I agree with Michael - the privilege is really minimal, and the days when 
distros were deliberately releasing KDE early to get an advantage are long 
gone, so there's no need to come on all heavy and threaten sanctions to our 
downstreams - it just creates a bad atmosphere where KDE stands to lose most. 

Most distros are offering packaged git snapshots perfectly legitimately 
anyway.  I think these rules are an overreaction to Martin's complaint about 
the beta1 announce and undo, and would write *that* off as an accidental 
consequence of the transition within our release management.

I'd rather send some guidelines to kde-packager@ and new packagers such as:

* Please report any compilation errors you may find as soon as possible to the 
release-team at kde.org mailing list
* Please report any missing package or unpackaged dependency as soon as 
possible to the release-team at kde.org mailing list
* Test the packaged tarballs within your distribution team but please do not 
announce or release them to end users until the published KDE release date, 
because premature widespread bugreports about release showstoppers create 
unnecessary work for developers and bad publicity.

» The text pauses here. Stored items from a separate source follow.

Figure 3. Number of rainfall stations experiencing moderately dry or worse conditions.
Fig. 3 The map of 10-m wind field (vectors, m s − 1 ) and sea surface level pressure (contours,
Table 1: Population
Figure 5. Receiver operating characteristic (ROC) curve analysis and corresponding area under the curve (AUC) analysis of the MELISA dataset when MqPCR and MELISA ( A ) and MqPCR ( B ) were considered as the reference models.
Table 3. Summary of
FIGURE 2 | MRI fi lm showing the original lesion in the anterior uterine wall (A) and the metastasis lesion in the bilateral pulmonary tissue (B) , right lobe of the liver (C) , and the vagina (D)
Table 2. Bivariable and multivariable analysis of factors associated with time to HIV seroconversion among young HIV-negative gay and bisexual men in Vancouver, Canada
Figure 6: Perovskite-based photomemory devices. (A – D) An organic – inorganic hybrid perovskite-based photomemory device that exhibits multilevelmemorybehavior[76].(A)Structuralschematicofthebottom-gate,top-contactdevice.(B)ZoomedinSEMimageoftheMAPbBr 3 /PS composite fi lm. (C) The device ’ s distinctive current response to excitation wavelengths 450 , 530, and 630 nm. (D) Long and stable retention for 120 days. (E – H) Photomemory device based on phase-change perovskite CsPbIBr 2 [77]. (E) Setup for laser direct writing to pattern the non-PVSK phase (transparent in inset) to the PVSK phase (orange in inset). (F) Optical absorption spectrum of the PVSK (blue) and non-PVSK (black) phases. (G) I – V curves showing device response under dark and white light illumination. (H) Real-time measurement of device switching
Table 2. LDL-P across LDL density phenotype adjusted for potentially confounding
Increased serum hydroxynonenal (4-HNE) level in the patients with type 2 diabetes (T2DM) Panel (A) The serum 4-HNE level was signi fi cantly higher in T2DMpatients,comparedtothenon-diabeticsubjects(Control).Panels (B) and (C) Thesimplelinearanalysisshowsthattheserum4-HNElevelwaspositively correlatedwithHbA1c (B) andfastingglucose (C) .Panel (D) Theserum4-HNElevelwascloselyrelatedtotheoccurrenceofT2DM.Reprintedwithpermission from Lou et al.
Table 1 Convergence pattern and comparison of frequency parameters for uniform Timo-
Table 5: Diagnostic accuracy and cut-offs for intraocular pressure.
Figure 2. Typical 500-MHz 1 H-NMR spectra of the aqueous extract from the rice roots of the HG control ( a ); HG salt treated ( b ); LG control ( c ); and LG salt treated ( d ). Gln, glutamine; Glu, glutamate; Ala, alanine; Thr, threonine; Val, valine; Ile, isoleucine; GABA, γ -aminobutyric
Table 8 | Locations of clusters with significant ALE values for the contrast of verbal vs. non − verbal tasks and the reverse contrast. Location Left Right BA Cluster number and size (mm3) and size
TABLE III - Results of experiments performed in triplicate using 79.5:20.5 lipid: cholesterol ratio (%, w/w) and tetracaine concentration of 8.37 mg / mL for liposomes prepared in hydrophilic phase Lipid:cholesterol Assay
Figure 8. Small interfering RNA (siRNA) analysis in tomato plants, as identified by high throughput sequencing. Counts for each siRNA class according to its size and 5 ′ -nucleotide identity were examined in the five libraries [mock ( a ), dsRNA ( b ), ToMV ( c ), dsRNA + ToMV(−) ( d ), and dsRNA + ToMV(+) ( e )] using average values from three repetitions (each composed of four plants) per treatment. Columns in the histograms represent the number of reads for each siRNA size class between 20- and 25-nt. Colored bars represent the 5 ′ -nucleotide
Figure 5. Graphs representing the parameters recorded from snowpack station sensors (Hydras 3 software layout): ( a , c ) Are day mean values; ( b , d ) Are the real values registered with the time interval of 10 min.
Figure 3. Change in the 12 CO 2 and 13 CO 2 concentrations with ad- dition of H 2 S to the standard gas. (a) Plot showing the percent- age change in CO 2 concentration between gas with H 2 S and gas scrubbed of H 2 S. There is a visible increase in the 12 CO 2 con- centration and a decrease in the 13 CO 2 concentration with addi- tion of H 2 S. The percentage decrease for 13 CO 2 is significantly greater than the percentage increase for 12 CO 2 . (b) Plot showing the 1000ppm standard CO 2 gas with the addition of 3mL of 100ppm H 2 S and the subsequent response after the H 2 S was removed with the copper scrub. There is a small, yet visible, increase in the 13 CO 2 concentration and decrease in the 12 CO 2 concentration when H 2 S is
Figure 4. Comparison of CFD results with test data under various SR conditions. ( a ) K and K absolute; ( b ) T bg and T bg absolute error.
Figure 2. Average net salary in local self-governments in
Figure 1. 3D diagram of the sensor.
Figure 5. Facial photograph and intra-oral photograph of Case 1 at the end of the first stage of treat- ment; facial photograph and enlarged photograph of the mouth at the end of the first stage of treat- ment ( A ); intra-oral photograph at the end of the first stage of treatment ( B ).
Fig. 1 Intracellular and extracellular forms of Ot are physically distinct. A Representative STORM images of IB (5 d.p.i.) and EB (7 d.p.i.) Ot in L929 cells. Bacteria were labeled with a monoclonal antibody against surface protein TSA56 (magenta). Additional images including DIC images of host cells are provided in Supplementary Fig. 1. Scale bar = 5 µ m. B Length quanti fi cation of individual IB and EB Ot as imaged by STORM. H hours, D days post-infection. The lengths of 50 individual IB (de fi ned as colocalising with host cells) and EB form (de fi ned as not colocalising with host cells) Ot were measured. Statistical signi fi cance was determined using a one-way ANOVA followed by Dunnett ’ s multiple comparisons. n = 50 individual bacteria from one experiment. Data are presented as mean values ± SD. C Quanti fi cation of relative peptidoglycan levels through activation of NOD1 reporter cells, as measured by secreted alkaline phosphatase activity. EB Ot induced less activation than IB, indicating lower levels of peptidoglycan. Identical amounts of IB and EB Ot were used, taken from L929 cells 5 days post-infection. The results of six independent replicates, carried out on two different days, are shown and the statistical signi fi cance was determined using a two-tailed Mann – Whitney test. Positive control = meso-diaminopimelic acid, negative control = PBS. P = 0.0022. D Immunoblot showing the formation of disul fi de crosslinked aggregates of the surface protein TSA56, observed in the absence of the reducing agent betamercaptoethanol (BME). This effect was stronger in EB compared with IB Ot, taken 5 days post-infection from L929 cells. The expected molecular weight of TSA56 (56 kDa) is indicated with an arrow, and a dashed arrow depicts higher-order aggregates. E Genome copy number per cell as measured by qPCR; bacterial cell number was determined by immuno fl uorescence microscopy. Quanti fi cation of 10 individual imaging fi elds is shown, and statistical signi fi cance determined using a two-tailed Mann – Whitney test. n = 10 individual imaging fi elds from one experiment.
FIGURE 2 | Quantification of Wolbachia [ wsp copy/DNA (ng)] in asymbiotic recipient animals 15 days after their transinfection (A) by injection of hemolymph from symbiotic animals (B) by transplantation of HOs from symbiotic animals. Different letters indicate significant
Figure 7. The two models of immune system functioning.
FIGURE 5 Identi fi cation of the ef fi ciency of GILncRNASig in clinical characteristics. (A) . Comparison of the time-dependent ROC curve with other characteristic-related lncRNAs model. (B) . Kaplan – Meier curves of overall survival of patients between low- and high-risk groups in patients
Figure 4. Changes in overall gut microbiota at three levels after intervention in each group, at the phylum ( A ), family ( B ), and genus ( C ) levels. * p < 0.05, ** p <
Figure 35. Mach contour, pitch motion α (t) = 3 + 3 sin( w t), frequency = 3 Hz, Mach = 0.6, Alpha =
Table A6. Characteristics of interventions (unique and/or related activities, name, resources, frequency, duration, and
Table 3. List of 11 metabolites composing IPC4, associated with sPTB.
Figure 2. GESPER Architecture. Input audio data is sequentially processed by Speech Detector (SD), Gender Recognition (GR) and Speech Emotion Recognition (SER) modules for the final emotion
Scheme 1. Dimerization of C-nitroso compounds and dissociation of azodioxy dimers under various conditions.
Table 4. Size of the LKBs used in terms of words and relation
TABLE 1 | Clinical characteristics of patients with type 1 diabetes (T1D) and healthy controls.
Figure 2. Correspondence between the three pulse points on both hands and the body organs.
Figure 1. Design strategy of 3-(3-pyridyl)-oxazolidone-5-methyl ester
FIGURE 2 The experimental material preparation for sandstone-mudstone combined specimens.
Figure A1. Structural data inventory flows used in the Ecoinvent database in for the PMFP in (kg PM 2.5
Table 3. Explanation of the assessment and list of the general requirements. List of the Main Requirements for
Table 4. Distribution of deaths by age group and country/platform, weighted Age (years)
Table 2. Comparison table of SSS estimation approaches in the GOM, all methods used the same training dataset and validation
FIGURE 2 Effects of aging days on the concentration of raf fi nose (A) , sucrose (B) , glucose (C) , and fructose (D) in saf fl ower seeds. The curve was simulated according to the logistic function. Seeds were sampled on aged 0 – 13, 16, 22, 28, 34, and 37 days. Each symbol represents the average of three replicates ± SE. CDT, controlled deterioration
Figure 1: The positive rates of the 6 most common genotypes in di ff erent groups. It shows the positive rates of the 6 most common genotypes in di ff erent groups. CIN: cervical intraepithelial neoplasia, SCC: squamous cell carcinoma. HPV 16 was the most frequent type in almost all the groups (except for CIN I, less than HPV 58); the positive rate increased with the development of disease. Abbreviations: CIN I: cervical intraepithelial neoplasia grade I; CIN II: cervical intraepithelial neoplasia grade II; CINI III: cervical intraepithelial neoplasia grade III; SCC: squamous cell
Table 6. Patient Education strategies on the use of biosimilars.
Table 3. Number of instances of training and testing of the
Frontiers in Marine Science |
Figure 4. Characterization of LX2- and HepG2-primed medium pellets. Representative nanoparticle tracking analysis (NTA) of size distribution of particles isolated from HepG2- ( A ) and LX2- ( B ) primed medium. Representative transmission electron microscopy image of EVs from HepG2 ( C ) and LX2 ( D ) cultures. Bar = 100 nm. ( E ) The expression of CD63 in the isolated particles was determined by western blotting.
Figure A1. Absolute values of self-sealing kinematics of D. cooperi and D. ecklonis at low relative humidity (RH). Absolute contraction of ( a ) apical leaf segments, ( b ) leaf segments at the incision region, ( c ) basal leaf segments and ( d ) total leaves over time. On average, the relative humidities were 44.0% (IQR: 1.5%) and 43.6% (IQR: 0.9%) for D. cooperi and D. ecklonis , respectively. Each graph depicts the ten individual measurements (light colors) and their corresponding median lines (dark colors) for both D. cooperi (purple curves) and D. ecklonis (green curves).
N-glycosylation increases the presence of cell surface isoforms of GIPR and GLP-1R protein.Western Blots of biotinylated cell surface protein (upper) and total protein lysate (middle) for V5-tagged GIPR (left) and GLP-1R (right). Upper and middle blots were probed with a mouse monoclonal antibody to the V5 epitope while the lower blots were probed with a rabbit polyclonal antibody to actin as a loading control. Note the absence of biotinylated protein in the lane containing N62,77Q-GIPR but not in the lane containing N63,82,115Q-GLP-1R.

IF "Rebel Distribution" steps up and starts deliberately flouting these, then 
you can revoke their ftp access, but start with a trusting relationship with 
all downstreams.

FWIW the Open Build Service allows packages to be built but not published, and 
additionally allows selected OBS users the right to download unpublished 
packages, eg for testing, using "osc getbinaries".  But this is of little use 
for testing a project of KDE's size - it's a pain in the ass to download all 
the build results of a KDE tarball set, then run createrepo on them, then 
install from that.  For 'openSUSE KDE developer testing' I'd prefer to publish 
them to an unpublicised repository that can be added as an install source for 
testing, then copy the packages back into the official repo before release 
day.  If some nosy non-contributor wants to grab these in advance and start 
spamming BKO then I'd view that as no more serious than someone reporting git 
snapshots under the wrong version number.